Archived | May 15, 2014 | By

Listened to the show Saturday and it was not bad. Mr. Sundberg was home for the weekend, and made a lovely pizza for all of us Saturday evening, his contribution to Mother’s Day before the fact. It was nice to relax a bit and eat homemade Thai chicken pizza together while listening to the show. And then on Sunday, more good food, this time with my brothers and mother at an Irish pub in the city. It felt a bit odd for a place to visit on Mother’s Day, but why not? I thought, as I made the reservation a while back. It was a good call. We ate reubens and fish ‘n chips, and this wonderful pile of lettuce and figs and apples and Brie, and big puffy pretzel-like bread sticks with a cheesy sauce. And Irish coffee with a shot of Jameson. Mom wore three small white roses and looked pretty and happy, and we walked by the river after and took photos of each other and laughed. It was an afternoon one might frame and place on the mantel.
There’s a Latin word, “satis”, that comes to mind here. It means “enough.” Not “enough” like “we have enough butter” or “I’ve had enough of this crap”, but “enough” in a deeper way, like “sufficient”, a deep down “YES.” How you might feel if your soul would sigh. It’s a feeling I feel often during or after a meal with people I love. I feel it sometimes at the end a busy day, sometimes when saying goodbye, sometimes after washing all the windows. I felt it on Christmas Eve, and when our daughter graduated from high school, and when I turned 40. It appears after making love. And at twilight around the campfire. And sometimes after I finish mowing and raking and cleaning up the yard.
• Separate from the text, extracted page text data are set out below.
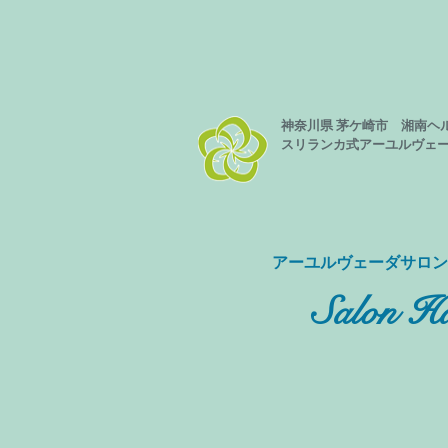
神奈川県 茅ケ崎市 湘南ヘ
スリランカ式
アーユルヴェ
​アーユルヴェーダサロ
Salon Ha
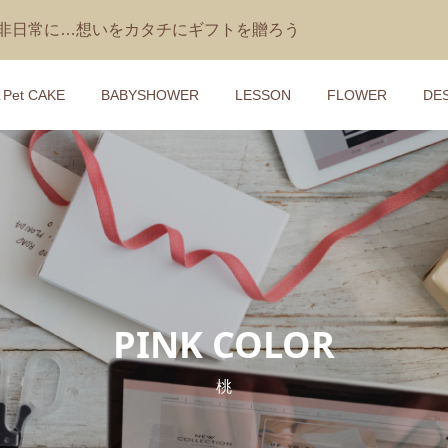
を非日常に…想いをカタチにギフトを贈ろう
＆Pet CAKE
BABYSHOWER
LESSON
FLOWER
DE
ケーキ】動画レッス
レッスン】花冠＆マ
【おむつケーキ】ジェリ
【1DAYレッスン】クラフ
手作りおむつケーキ
サッシュベ ルト講座
ャットのうさぎのぬいぐ
装飾講座
付き Blossom Blush Bu
3,200
¥18,000
¥7,700
)
(税込)
(税込)
(税込)
ーキ】IKONIHの
レッスン】１段らせ
【おむつケーキ】 クラウ
【1DAYレッスン】ペット
PINK COLOR
きAIR
ぐるみのせダイパー
ット帽付きダイパーケー
ーツケーキ講座
（エアープレイン）
座
COCOFAIRY（コオフェア.
桃
2,100
¥3,800
¥400 ～ ¥13,000
)
(税込)
(税込)
(税込)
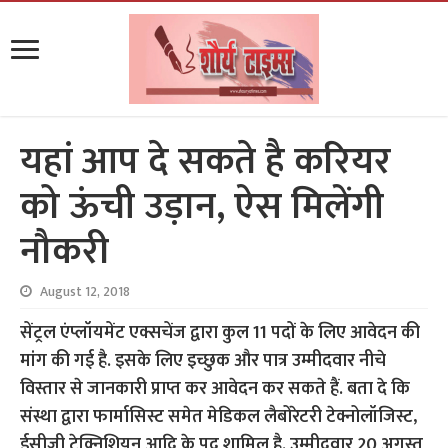
यहां आप दे सकते है करियर
को ऊंची उड़ान, ऐस मिलेंगी
नौकरी
August 12, 2018
सेंट्रल एंप्लॉयमेंट एक्सचेंज द्वारा कुल 11 पदों के लिए आवेदन की
मांग की गई है. इसके लिए इच्छुक और पात्र उम्मीदवार नीचे
विस्तार से जानकारी प्राप्त कर आवेदन कर सकते हैं. बता दे कि
संस्था द्वारा फार्मासिस्ट समेत मेडिकल लैबोरेटरी टेक्नोलॉजिस्ट,
ईसीजी टेक्निशियन आदि के पद शामिल है. उम्मीदवार 20 अगस्त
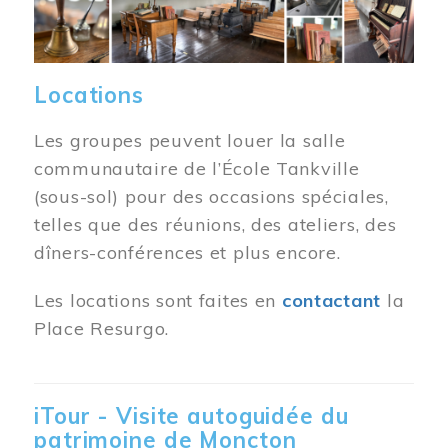
Locations
Les groupes peuvent louer la salle
communautaire de l’École Tankville
(sous-sol) pour des occasions spéciales,
telles que des réunions, des ateliers, des
dîners-conférences et plus encore.
Les locations sont faites en
contactant
la
Place Resurgo.
iTour - Visite autoguidée du
patrimoine de Moncton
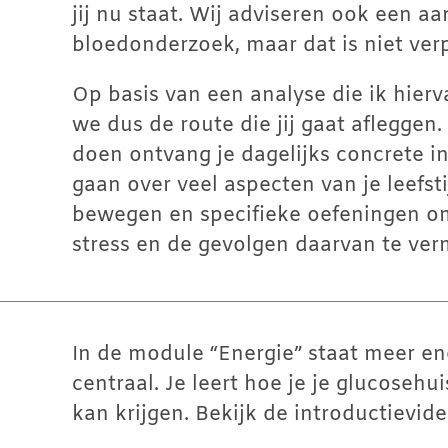
jij nu staat. Wij adviseren ook een a
bloedonderzoek, maar dat is niet verp
Op basis van een analyse die ik hier
we dus de route die jij gaat afleggen.
doen ontvang je dagelijks concrete in
gaan over veel aspecten van je leefsti
bewegen en specifieke oefeningen o
stress en de gevolgen daarvan te ver
In de module “Energie” staat meer en
centraal. Je leert hoe je je glucoseh
kan krijgen. Bekijk de introductievi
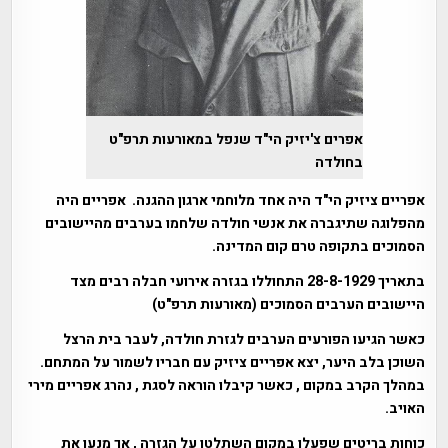
אפרים צ'יזיק הי"ד שנפל במאורעות תרפ"ט
בחולדה
אפריים ציזיק הי"ד היה אחד מלוחמי ארגון ההגנה. אפריים היה
מהפלוגה שתיגברה את אנשי חולדה שלחמו בערבים מהיישובים
הסמוכים בתקופה טרם קום המדינה.
בתאריך 28-8-1929 התחוללו בגזרה אירועי חבלה רבים מצד
היישובים הערבים הסמוכים (מאורעות תרפ"ט)
כאשר הגיעו הפורעים הערבים לגזרת חולדה, לעבר בית הרצל
השוכן בלב היער, יצא אפריים ציזיק עם חבריו לשמור על המתחם.
במהלך הקרב במקום , כאשר קיבלו הוראה לסגת , נהרג אפריים מירי
האויב.
כוחות בריטים שפעלו במקום השתלטו על הגזרה , אך מנעו את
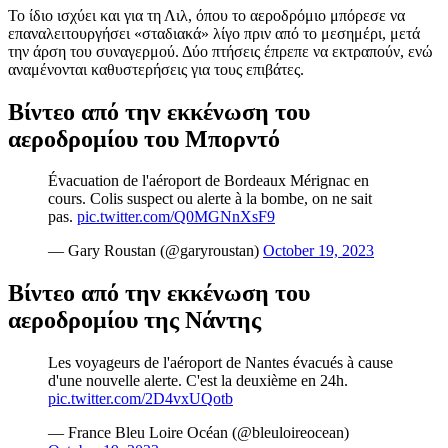
Το ίδιο ισχύει και για τη Λιλ, όπου το αεροδρόμιο μπόρεσε να
επαναλειτουργήσει «σταδιακά» λίγο πριν από το μεσημέρι, μετά
την άρση του συναγερμού. Δύο πτήσεις έπρεπε να εκτραπούν, ενώ
αναμένονται καθυστερήσεις για τους επιβάτες.
Βίντεο από την εκκένωση του
αεροδρομίου του Μπορντό
Évacuation de l'aéroport de Bordeaux Mérignac en
cours. Colis suspect ou alerte à la bombe, on ne sait
pas.
pic.twitter.com/Q0MGNnXsF9
— Gary Roustan (@garyroustan)
October 19, 2023
Βίντεο από την εκκένωση του
αεροδρομίου της Νάντης
Les voyageurs de l'aéroport de Nantes évacués à cause
d'une nouvelle alerte. C'est la deuxième en 24h.
pic.twitter.com/2D4vxUQotb
— France Bleu Loire Océan (@bleuloireocean)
And during a long, hot shower, and sometimes just sitting with a person with whom you can be yourself. Satis.
Thing is, like with happiness or straight As or a good relationship or a perfect rice pudding, you can’t force the feeling of “satis”, and there’s no guarantee. You can’t really plan for it, or count on it, and it has a lot to do with hard work, and not giving up, and a little to do with something else. I want to say “fate”, but it’s more like mystery, or chance. And it seems the fewer expectations a person has, the more often the feeling of “enough” appears. Sometimes the best things just come out of nowhere, out of the blue, and nestle around you and fill you up. A tall cool glass of lemonade. The kids’ voices in another room. The wind blowing through the curtains, with the sun peeking in. The scent of wildflowers. Satis. Yes. Enough.
My grandmother made these bars on hot summer days. My brothers and I ate them warm, with vanilla ice cream, out on the back porch, batting away flies and dogs, and dripping ice cream on our smudged up bare feet. Then she’d get out the homemade root beer, and we were good to go for a whole afternoon of swimming over at the lake.
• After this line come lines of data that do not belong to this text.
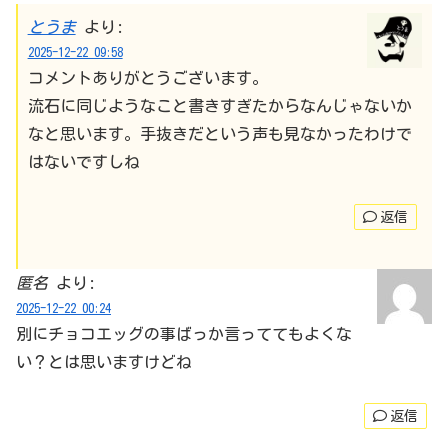
とうま
より:
2025-12-22 09:58
コメントありがとうございます。
流石に同じようなこと書きすぎたからなんじゃないか
なと思います。手抜きだという声も見なかったわけで
はないですしね
返信
匿名
より:
2025-12-22 00:24
別にチョコエッグの事ばっか言っててもよくな
い？とは思いますけどね
返信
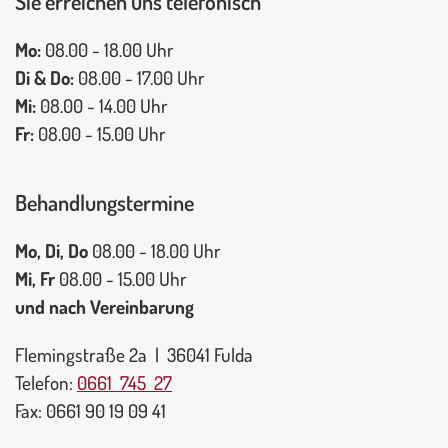
Sie erreichen uns telefonisch
Mo:
08.00 - 18.00 Uhr
Di & Do:
08.00 - 17.00 Uhr
Mi:
08.00 - 14.00 Uhr
Fr:
08.00 - 15.00 Uhr
Behandlungstermine
Mo, Di, Do
08.00 - 18.00 Uhr
Mi, Fr
08.00 - 15.00 Uhr
und nach Vereinbarung
Flemingstraße 2a | 36041 Fulda
Telefon:
0661 745 27
Fax: 0661 90 19 09 41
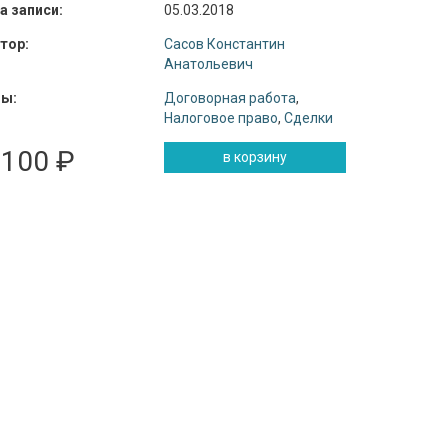
а записи:
05.03.2018
тор:
Сасов Константин
Анатольевич
ы:
Договорная работа
,
Налоговое право
,
Сделки
 100 ₽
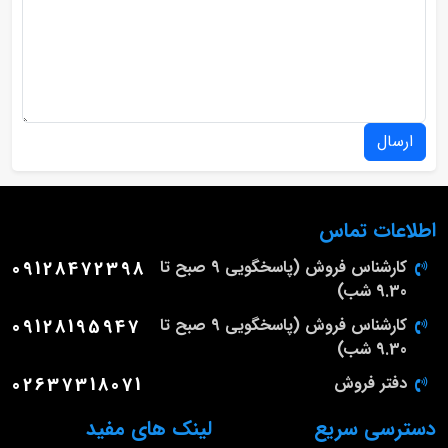
ارسال
اطلاعات تماس
کارشناس فروش (پاسخگویی 9 صبح تا
09128472398
9.30 شب)
کارشناس فروش (پاسخگویی 9 صبح تا
09128195947
9.30 شب)
دفتر فروش
02637318071
دسترسی سریع
لینک های مفید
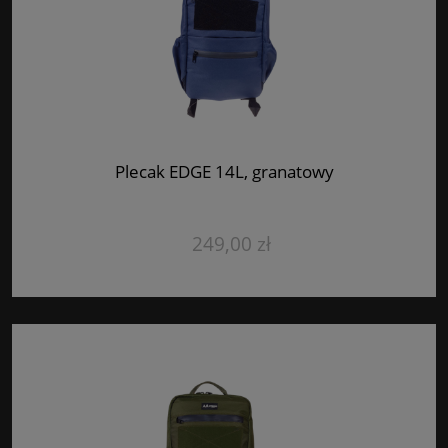
Plecak EDGE 14L, granatowy
249,00 zł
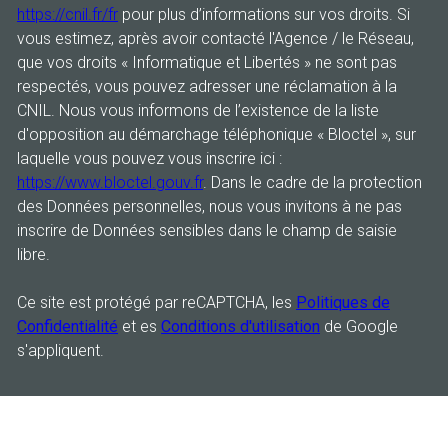
https://cnil.fr/fr
pour plus d’informations sur vos droits. Si
vous estimez, après avoir contacté l'Agence / le Réseau,
que vos droits « Informatique et Libertés » ne sont pas
respectés, vous pouvez adresser une réclamation à la
CNIL. Nous vous informons de l’existence de la liste
d'opposition au démarchage téléphonique « Bloctel », sur
laquelle vous pouvez vous inscrire ici :
https://www.bloctel.gouv.fr
. Dans le cadre de la protection
des Données personnelles, nous vous invitons à ne pas
inscrire de Données sensibles dans le champ de saisie
libre.
Ce site est protégé par reCAPTCHA, les
Politiques de
Confidentialité
et es
Conditions d'utilisation
de Google
s'appliquent.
Raspberry Rhubarb Pie Bars
3¼ cups flour
1 tsp salt
1 cup butter
¾ cup plus 1 to 2 T milk
1 egg yolk
2 cups sugar
⅓ cup cornstarch
5 cups fresh or frozen unsweetened raspberries, thawed and drained
3 cups sliced fresh or frozen rhubarb, thawed and drained
1¼ cups powdered sugar
½ tsp vanilla extract
5 to 6 tsp milk
In a large bowl, combine flour and salt; cut in butter until crumbly. Whisk ¾ cup milk and egg yolk; add to flour mixture, tossing with a fork until the dough forms a ball. Add more milk, one tablespoon at a time, if you need to.
Divide dough in two portions, one slightly larger than the other, and wrap each in plastic wrap. Refrigerate for an hour or so until it’s easy to handle.
Roll out the larger portion of dough between two large sheets of lightly floured waxed paper into an 18-in. x 13-in. rectangle. Transfer to an ungreased 15-in. x 10-in. x 1-in. baking pan. Press onto the bottom and up the sides of pan, and trim pastry to edges of pan.
In a large bowl, combine sugar and cornstarch. Add raspberries and Rhubarb, and toss to coat. Gently pour into pastry.
Roll out remaining dough and place over filling. Fold bottom pastry over the edge of the top pastry, seal, and prick top with a fork.
Bake at 375° for 45-55 minutes or until golden brown. Cool.
For icing, combine powdered sugar, vanilla and enough milk so you can drizzle it over the pie. Cut into squares. Makes 2 dozen pie bars.